● **Text segment**
= = = = =

At the same time, the
economic benefits of the region have also attracted more international
attention which has led to diplomatic brushes. One of the most infamous of
these rifts was the dispute,
starting in 2017, between the European Union and Norway over snow crab fishing
rights near the Svalbard coast. The issue was then brought to the Norwegian
Supreme Court, which ruled
in February last year that the EU needed to seek permission from Oslo before
engaging in any future snow crab catches, a ruling which was seen as having a
potentially positive effect on future Norwegian rights to drill for oil and gas
drilling in the region.
As a May 2019 article
[paywall] by Andreas Østhagen and Andreas Raspotnik also explained, the case
had potential ramifications for the integrity of the Svalbard Treaty system
itself. Yet, the matter may not be over, as it was reported
in October last year that the EU was again planning on awarding snow crab
fishing licenses despite the ruling.
Other non-Arctic
actors have also made attempts to subtly challenge Norway’s paramount role
within the Svalbard Treaty system, including China, which took Oslo to task
over 2014 plan to set up a radar installation in Svalbard, which the Norwegian
government vetoed
[in Norwegian], as well as Norwegian regulations over what constituted
permissible research activities on the islands. Beijing claimed in 2019 that
these rules were overly
restrictive [in Norwegian], and beyond Oslo’s treaty mandate.
Yet it has been
Russia which has been most active at seeking to chip away at what Moscow has
viewed as Oslo’s inflexibility regarding the treaty. Russian business interests
are active in Svalbard, especially in the Russian-majority town of Barentsburg, which has been seeking to turn itself from a
mining hub to a center for Arctic tourism. Barentsburg
and another Svalbard town, Pyramiden, were brought under Soviet administration for
coal mining purposes in the 1920s.
Norwegian authorities
seem to be hoping to ride out the latest
protests from Russia over its administration and sovereignty. Svalbard itself
is demilitarized under the treaty, but remains strategically important for
Norway and its NATO allies. Klassekampen noted this
week how the former Soviet Union tried to overturn the Svalbard Treaty as early
as 1944, when its then-Foreign Minister Molotov demanded that Bjørnøya be turned over to Russia and Svalbard divided
between Norway and the Soviet Union, in return for the Soviet army’s liberation
of Finnmark from Nazi German occupiers. Norway
remained quiet as usual, the Cold War soon began and the Svalbard Treaty has
survived despite occasional protests from Russia.

= = = = =

● **Excerpted data**
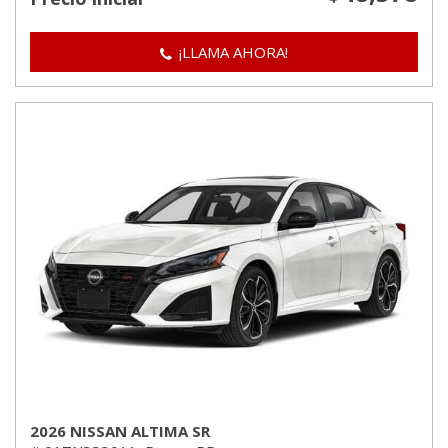
¡LLAMA AHORA!
2026 NISSAN ALTIMA SR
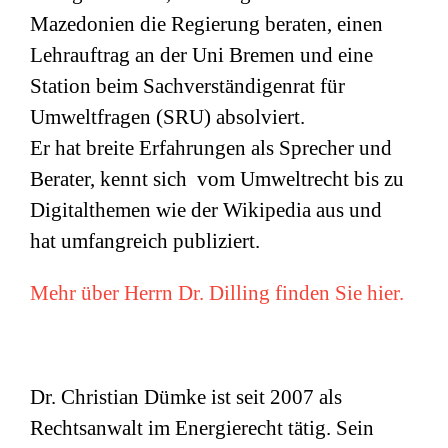
Mazedonien die Regierung beraten, einen
Lehrauftrag an der Uni Bremen und eine
Station beim Sachverständigenrat für
Umweltfragen (
SRU
) absolviert.
Er hat breite Erfahrungen als Sprecher und
Berater, kennt sich vom Umweltrecht bis zu
Digitalthemen wie der Wikipedia aus und
hat umfangreich publiziert.
Mehr über Herrn Dr. Dilling finden Sie hier.
Dr. Christian Dümke ist seit 2007 als
Rechtsanwalt im Energierecht tätig. Sein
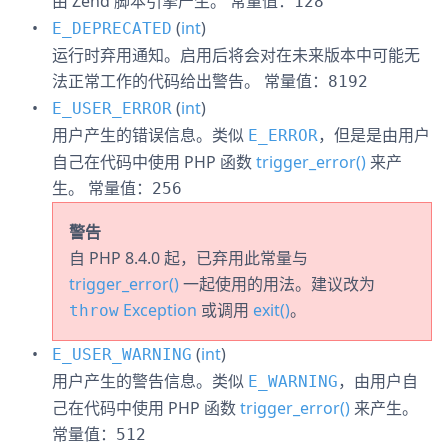
由 Zend 脚本引擎产生。
常量值：
128
(
int
)
E_DEPRECATED
运行时弃用通知。启用后将会对在未来版本中可能无
法正常工作的代码给出警告。
常量值：
8192
(
int
)
E_USER_ERROR
用户产生的错误信息。类似
，但是是由用户
E_ERROR
自己在代码中使用 PHP 函数
trigger_error()
来产
生。
常量值：
256
警告
自 PHP 8.4.0 起，已弃用此常量与
trigger_error()
一起使用的用法。建议改为
Exception
或调用
exit()
。
throw
(
int
)
E_USER_WARNING
用户产生的警告信息。类似
，由用户自
E_WARNING
己在代码中使用 PHP 函数
trigger_error()
来产生。
常量值：
512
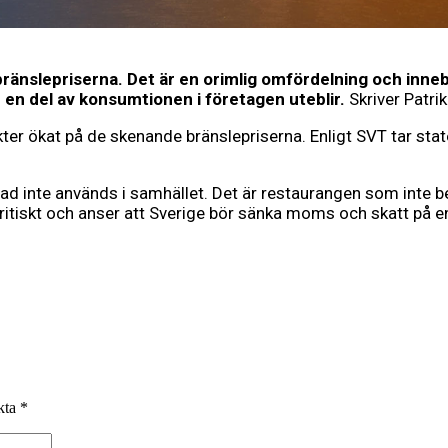
ränslepriserna. Det är en orimlig omfördelning och innebä
en del av konsumtionen i företagen uteblir.
Skriver Patri
ter ökat på de skenande bränslepriserna. Enligt SVT tar stat
ad inte används i samhället. Det är restaurangen som inte be
ritiskt och anser att Sverige bör sänka moms och skatt på ene
rkta
*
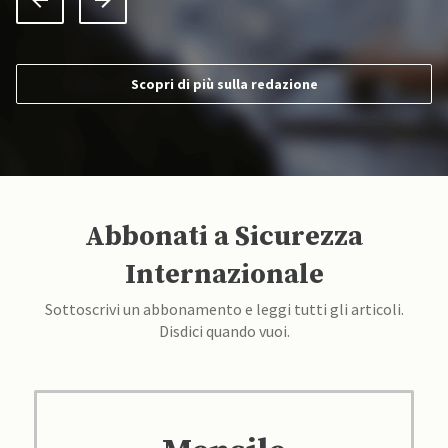
Scopri di più sulla redazione
Abbonati a Sicurezza
Internazionale
Sottoscrivi un abbonamento e leggi tutti gli articoli.
Disdici quando vuoi.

= = = = =

● **Work order 1**
Duplicate the Svalbard passage from "Norwegian authorities" to "protests from Russia.".
● **Work order 2**
According to the Svalbard passage, which Russian-majority town has been trying to turn itself from a mining hub into a center for Arctic tourism?
● **Work order 3**
Can you take the Svalbard passage further, starting after its last sentence?
The data has no connection to the Svalbard passage.

● **Response 1**
Norwegian authorities
seem to be hoping to ride out the latest
protests from Russia over its administration and sovereignty. Svalbard itself
is demilitarized under the treaty, but remains strategically important for
Norway and its NATO allies. Klassekampen noted this
week how the former Soviet Union tried to overturn the Svalbard Treaty as early
as 1944, when its then-Foreign Minister Molotov demanded that Bjørnøya be turned over to Russia and Svalbard divided
between Norway and the Soviet Union, in return for the Soviet army’s liberation
of Finnmark from Nazi German occupiers. Norway
remained quiet as usual, the Cold War soon began and the Svalbard Treaty has
survived despite occasional protests from Russia.

● **Response 2**
Barentsburg

● **Response 3**
Among the issues under
dispute are Norwegian plans to develop a fishing interdiction zone near
Svalbard, a deportation rule affecting specifically Russian citizens, and
regulations regarding Russian helicopter usage within Svalbard’s airspace which
Moscow saw as obstructive.
A subsequent
statement from the Norwegian MFA stated that ‘the views appearing in the letter
are regularly brought up by the Russian side and are well known to Norwegian
authorities’. The Russian governmental news service Rossiyskaya
Gazeta (Российская газета)
published a stinging
rebuke [in Russian] of Norway’s stance on these issues earlier this week,
stating that Oslo was in violation of the treaty by seeking to unfairly
micromanage Russian commercial activities in and around the islands.
According to an
article published today Spitsbergen
or Svalbard? The Answer Includes both Politics and History the perception
in Russia is that they were the first to discover Svalbard, in Russian
literature, the archipelago is referred to as Grumant,
which is a Russified version of the term for Greenland. In earlier times, one
did not know whether these islands were part of Greenland or not, as there was
much ice in the area.
Last year, Russia
began to pay closer
attention to oil drilling samples the USSR had collected in Svalbard in the
mid-1970s, a move is seen as an endeavor to further maintain its economic
foothold on the islands.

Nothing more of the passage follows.